Meet Our Researchers – Cokelet

cokelet

Dr. Bradford Cokelet is co-PI of the SMV-funded research project, “Virtues as Properly Motivated, Self-Integrated Traits.”

BRADFORD COKELET (Ph.D., Northwestern University, 2009) is Visiting Assistant Professor of Philosophy at the University of Kansas. Learn more about his research by visiting his personal website.

I work in moral philosophy.   My main expertise is contemporary moral theory and meta-ethics (What sort of ethical ideal should we aspire to embody? What sort of objectivity should we aim for in our thinking about ethics and the good life?), but I like to think about ethics in a cross-cultural and interdisciplinary context. My undergraduate majors were Math and Religious Studies and I was drawn to contemporary philosophy because it encouraged me to think logically and carefully about existential questions and questions about the good life. I was raised knowing little about Religion and my interests in ethics and cross-cultural philosophy grow out of the classes I took on religious philosophy as an undergraduate. I come from a line of scientists so I am also naturally inclined towards inter-disciplinary questions, e.g. about how to combine moral philosophy and empirical science.

Various religious studies, comparative literature, and intellectual history professors at Washington University inspired my pursuit of philosophy, but it was really cemented by a group of friends I squatted with in an apartment one summer (we were young and foolish!). The owner showed up half way through the summer, but was such a nice guy that he let us stay for the rest of the summer and joined our life-affirming and free-wheeling discussions of Hegel, critical theory, and how to live a good life. I miss the youthful kinds of conversations about life and philosophy we had back then, but I feel lucky to have a job that lets me keep thinking about some of the same ideas as they show up in a more rigorous and historically informed academic setting.

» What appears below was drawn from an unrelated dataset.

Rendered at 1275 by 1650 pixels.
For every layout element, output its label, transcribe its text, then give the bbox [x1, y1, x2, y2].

I met Blaine when the University of Miami hired me and we hit it off right away. We share a love of Aristotle and Hermeneutics. I am always impressed by his ability to put philosophic insights to work in his psychological research and that has inspired me to get involved in interdisciplinary work myself.

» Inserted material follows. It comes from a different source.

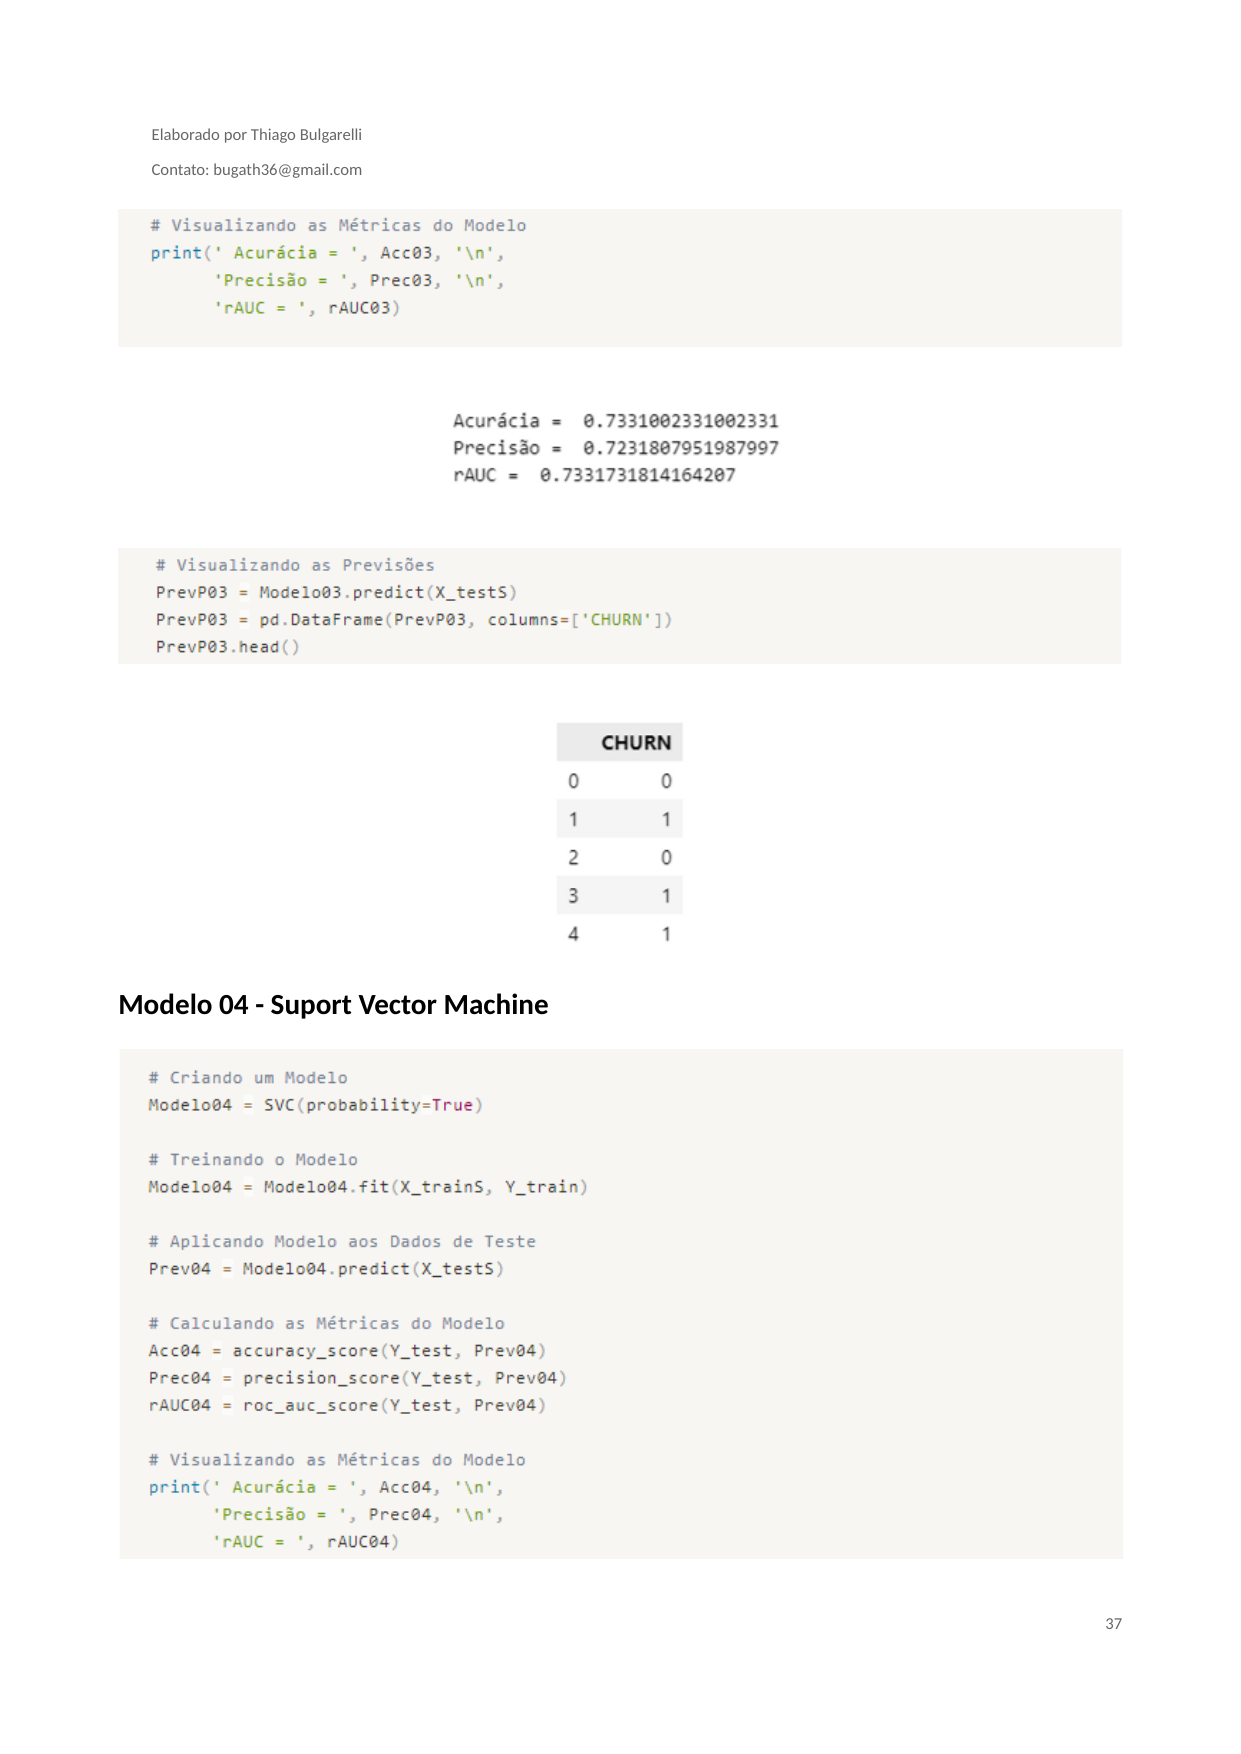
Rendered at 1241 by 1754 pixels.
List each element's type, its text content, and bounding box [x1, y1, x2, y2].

Various cultural commentators, philosophers, and sociologists have raised worries about how modern societies, with their bureaucracies, pressures to focus on productivity and profit, underfunded and uneven forms of education, questionable practices of child-rearing, and so forth promote individualist pathologies such as narcissism, anxiety, and alienation. I am very interested the nature of these pathologies and questions about how they conflict with or impede personal happiness, authenticity, and our ability to embody admirable ethical ideals (which philosopher’s call ‘conceptions of virtue’). Our research project is connected to one facet of this question: inspired by (philosopher) Alastair Macintyre, we will test the hypothesis that because we are pressured to adopt different personas at work and at home it is hard for us to constantly and fully embody virtues such as kindness.

Lots of philosophers want their moral or ethical theories to identify ideals that normal people can reasonably hope to embody in their lives, but there is serious debate about what kind of constraint this puts on our theorizing. Some philosophers appeal to social science to support a rather unflattering picture of human nature and then argue that we need to bring our hopes for humanity, and the ethical ideals we set up, down to earth. This is certainly a view is worth taking seriously, but like MacIntyre, I also think that we need to be cognizant of the way that contingent social structures and features of our culture may impede or enable us to reach various ideals. Our study is designed to test one hypothesis in this vein and it is part of an argument that philosophers need to think systematically about the social and cultural contingencies that may explain some of the social science results to which they appeal. In short, instead of reigning in our hopes and ideals in the light of social science, perhaps we should be thinking about how we can change our institutions, practices, and culture in order to reach higher standards.